━━━━━ Texto fornecido

VIVER, EXISTIR E APRENDER: Poeta Russo Óssip Mandelstam
VIVER, EXISTIR E APRENDER: Poeta Russo Óssip Mandelstam
O dizer ¨vivendo e aprendendo¨ tem se mostrado um dos mais corretos e sábios ditados de origem popular que tenho constatado em minha breve existência (já quase longa aos sessenta anos).
A fascinante e trágica história de vida e obra de Óssip Mandelstam, considerado um dos maiores poetas de língua russa, era por mim totalmente desconhecida, no que pese toda sua importância para a literatura russa e também universal. Desconhecida até o momento em que me deparei com ela através das redes sociais (Facebook) pelo site ¨Aventuras na História¨ (quem diria, logo eu que vez por outra sou um crítico mordaz da internet como meio de cultura e conhecimento).
O fato é que fiquei particularmente impressionado com essa história de coragem, sofrimento, literatura, lucidez política / poética, filosofia existencial, medo, coerência de valores e humanidade em grau demasiadamente humano.
Óssip Mandelstam em vida, viveu com intensidade quase todas variedades de sentimentos que um ser humano pode viver, conforme descrito no artigo postado pelo ¨Aventuras na História¨, entretanto, manteve-se fiel e coerente com seus valores e modo de pensar até o fim da sua vida, não se deixando perverter pelos pseudo valores de igualdade e justiça social que o socialismo soviético de Stálin propalava e que seduziu tantas pessoas e personalidades que se consideravam ou ainda se consideram progressistas de esquerda.
Muitos, como eu, talvez nem conhecessem em profundidade e detalhes a verdadeira história desse momento da aventura humana ocorrida no século XX, de 1914 / 1917 (início da primeira grande guerra e posterior Revolução Russa) a 1989 / 1991 (queda do muro de Berlim e, posteriormente, da URSS).

━━━━━━━━━━

→ **Partes do exercício**:
1/ No texto sobre Óssip Mandelstam, por meio de qual site quem escreve conheceu a história do poeta?
2/ Reproduza, do texto sobre Óssip Mandelstam, tudo o que vai desde "Óssip Mandelstam em" até "posteriormente, da URSS).".

━━━━━ Dados brutos

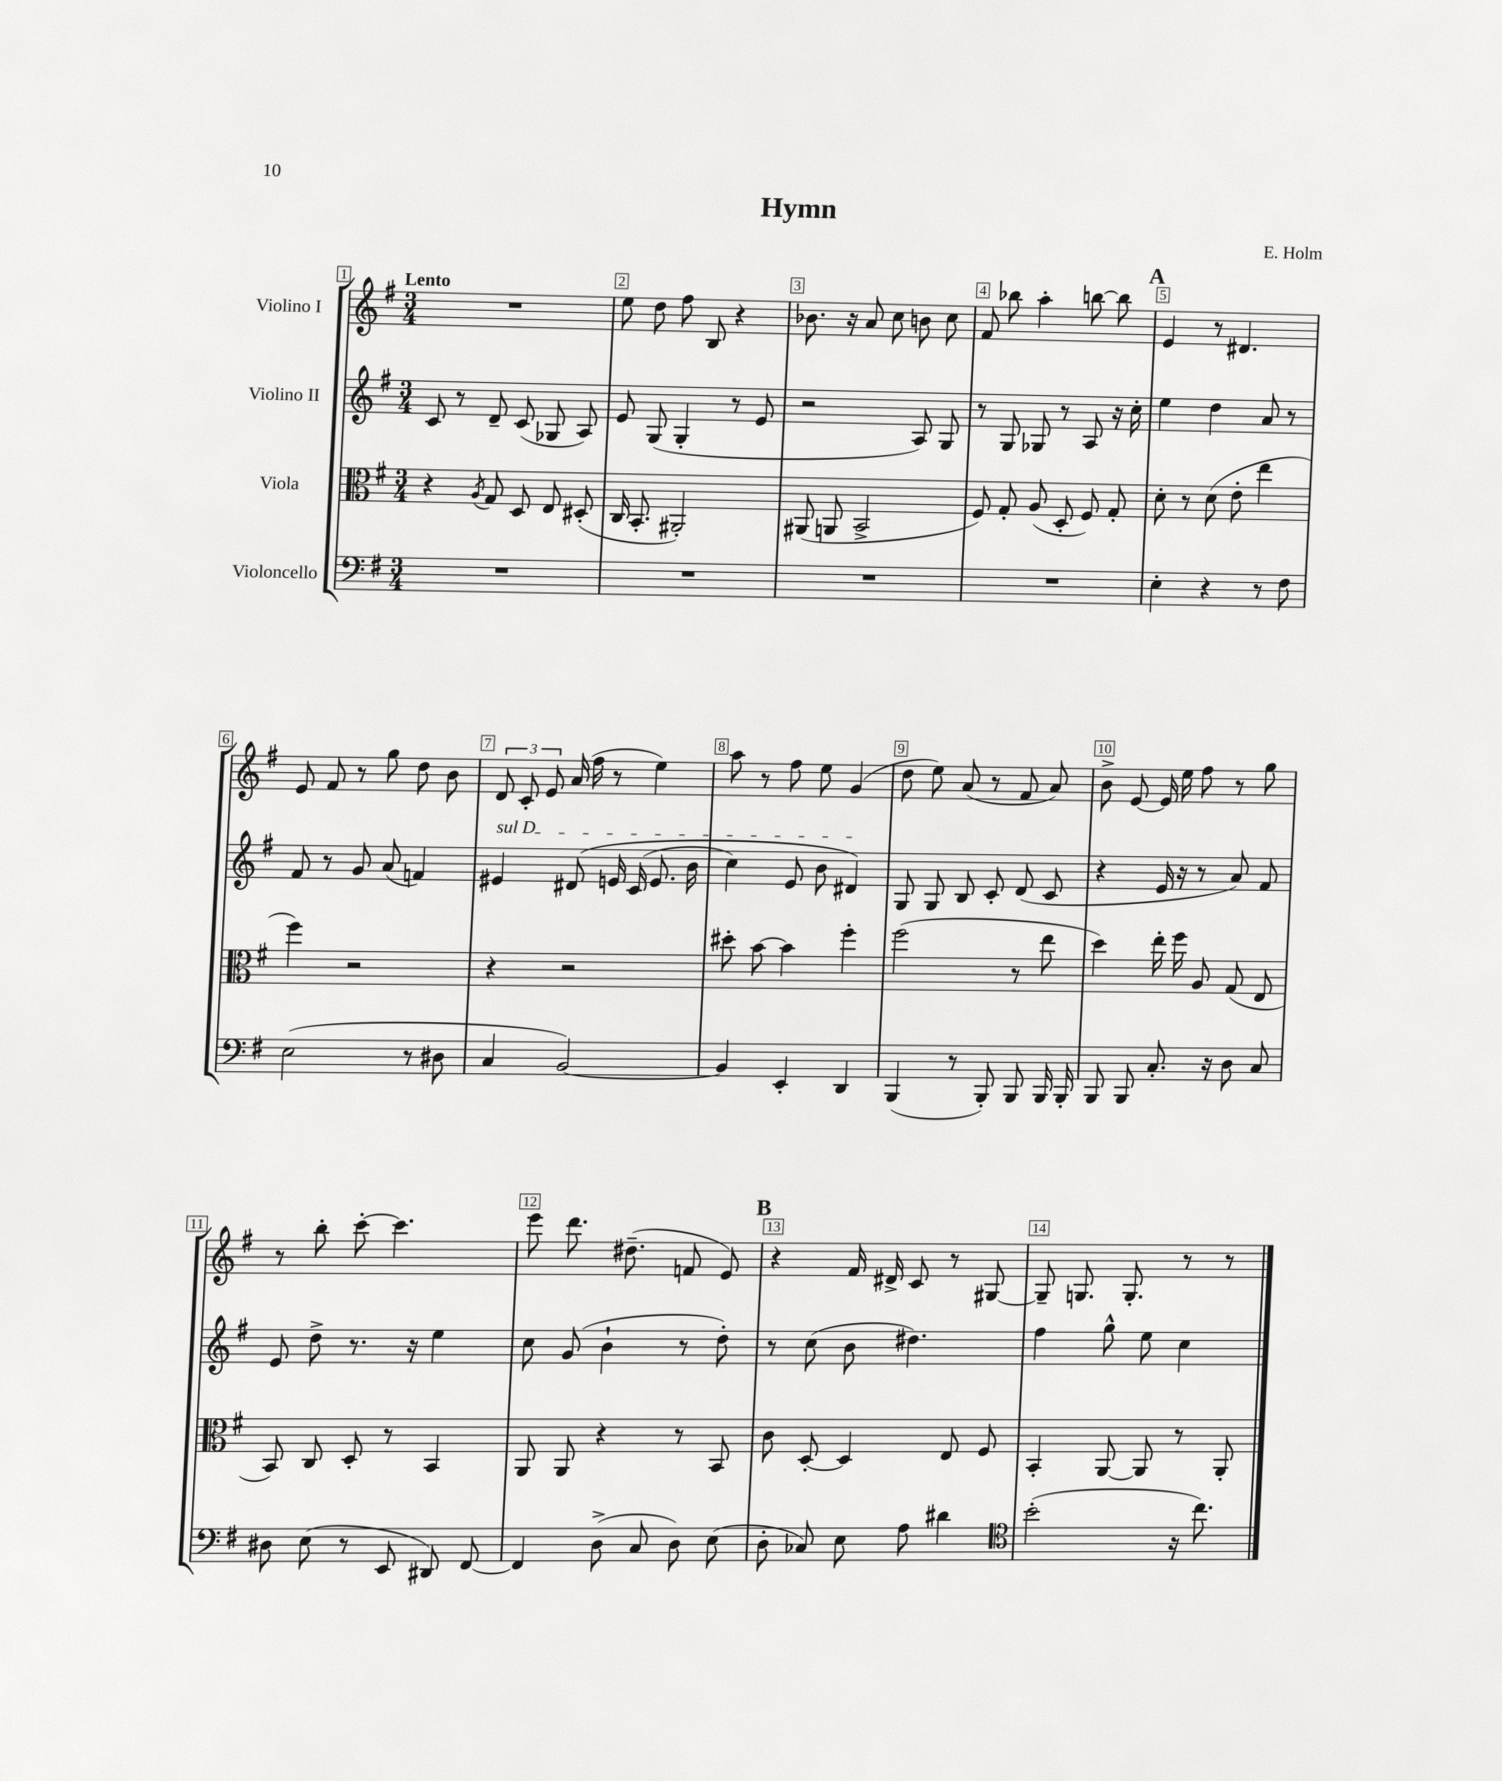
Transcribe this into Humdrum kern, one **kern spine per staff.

━━━━━━━━━━

→ **Respostas por tarefa**:
1/ Pelo site "Aventuras na História", nas redes sociais (Facebook).

2/
Óssip Mandelstam em vida, viveu com intensidade quase todas variedades de sentimentos que um ser humano pode viver, conforme descrito no artigo postado pelo ¨Aventuras na História¨, entretanto, manteve-se fiel e coerente com seus valores e modo de pensar até o fim da sua vida, não se deixando perverter pelos pseudo valores de igualdade e justiça social que o socialismo soviético de Stálin propalava e que seduziu tantas pessoas e personalidades que se consideravam ou ainda se consideram progressistas de esquerda.
Muitos, como eu, talvez nem conhecessem em profundidade e detalhes a verdadeira história desse momento da aventura humana ocorrida no século XX, de 1914 / 1917 (início da primeira grande guerra e posterior Revolução Russa) a 1989 / 1991 (queda do muro de Berlim e, posteriormente, da URSS).